D´aussi loin que je me souvienne, Ils étaient faits pour le bonheur, Pour une vie trop quotidienne Et pour le pire et le meilleur
Je parle d´eux sans les nommer Car vous portez un peu leurs noms. Je sais qu´ils étaient pauvres et bons, Qu´ils étaient tous parents ensemble, Et qu´ils savaient tenir le coup Du mois d´janvier au mois d´décembre, Et qu´ils aimaient prendre un p´tit coup, Et qu´ils aimaient aussi la danse
Je les revois grandeur nature, Enlacés pour danser la gigue Et les croix de leurs signatures Me font signe de leur fatigue
Je parle d´eux pour me convaincre Qu´ils n´ont eu ni tort, ni raison: Survivre, c´était déjà vaincre Et il fallait bâtir maison.
Mais le jour des morts est passé. Fini, le temps des survivants.
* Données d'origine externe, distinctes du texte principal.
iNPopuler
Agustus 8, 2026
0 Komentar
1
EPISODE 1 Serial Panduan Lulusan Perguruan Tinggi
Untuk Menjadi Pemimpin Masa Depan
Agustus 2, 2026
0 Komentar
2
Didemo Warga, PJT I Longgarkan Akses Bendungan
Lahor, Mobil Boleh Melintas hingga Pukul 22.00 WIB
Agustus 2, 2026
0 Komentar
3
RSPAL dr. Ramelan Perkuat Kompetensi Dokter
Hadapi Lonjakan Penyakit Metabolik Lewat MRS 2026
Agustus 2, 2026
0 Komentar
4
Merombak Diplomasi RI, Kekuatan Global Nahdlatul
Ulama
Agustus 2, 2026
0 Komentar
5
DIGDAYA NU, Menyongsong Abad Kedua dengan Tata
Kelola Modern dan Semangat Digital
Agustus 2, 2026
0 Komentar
Je ne veux pas d´un beau passé Pour me consoler du présent
Les yeux faits pour la vigilance, Courbés entre l´arbre et le vent, Ils se taisaient, mais leur silence Nous a servi de paravent
Je parle d´eux par habitude. Ce que j´en dis, c´est pour conter L´histoire de leur servitude Et pour enfin me révolter Contre la peur et la quiétude Et c´est pour enfin récolter Ailleurs que dans la solitude, Ce pour quoi ils ont patienté
D´aussi loin que le temps nous vienne, Il nous vient un peu des aïeux. Leurs noms se mêlent à nos poèmes; Fini, le silence des vieux
Venez voir un peu, les ancêtres: On a continué l´univers, Le jour se lève à nos fenêtres Et les sapins sont toujours verts. Dans notre vive appartenance À cette terre et à ce temps, Nous n´aurons pas votre patience Et nous serons payés comptant.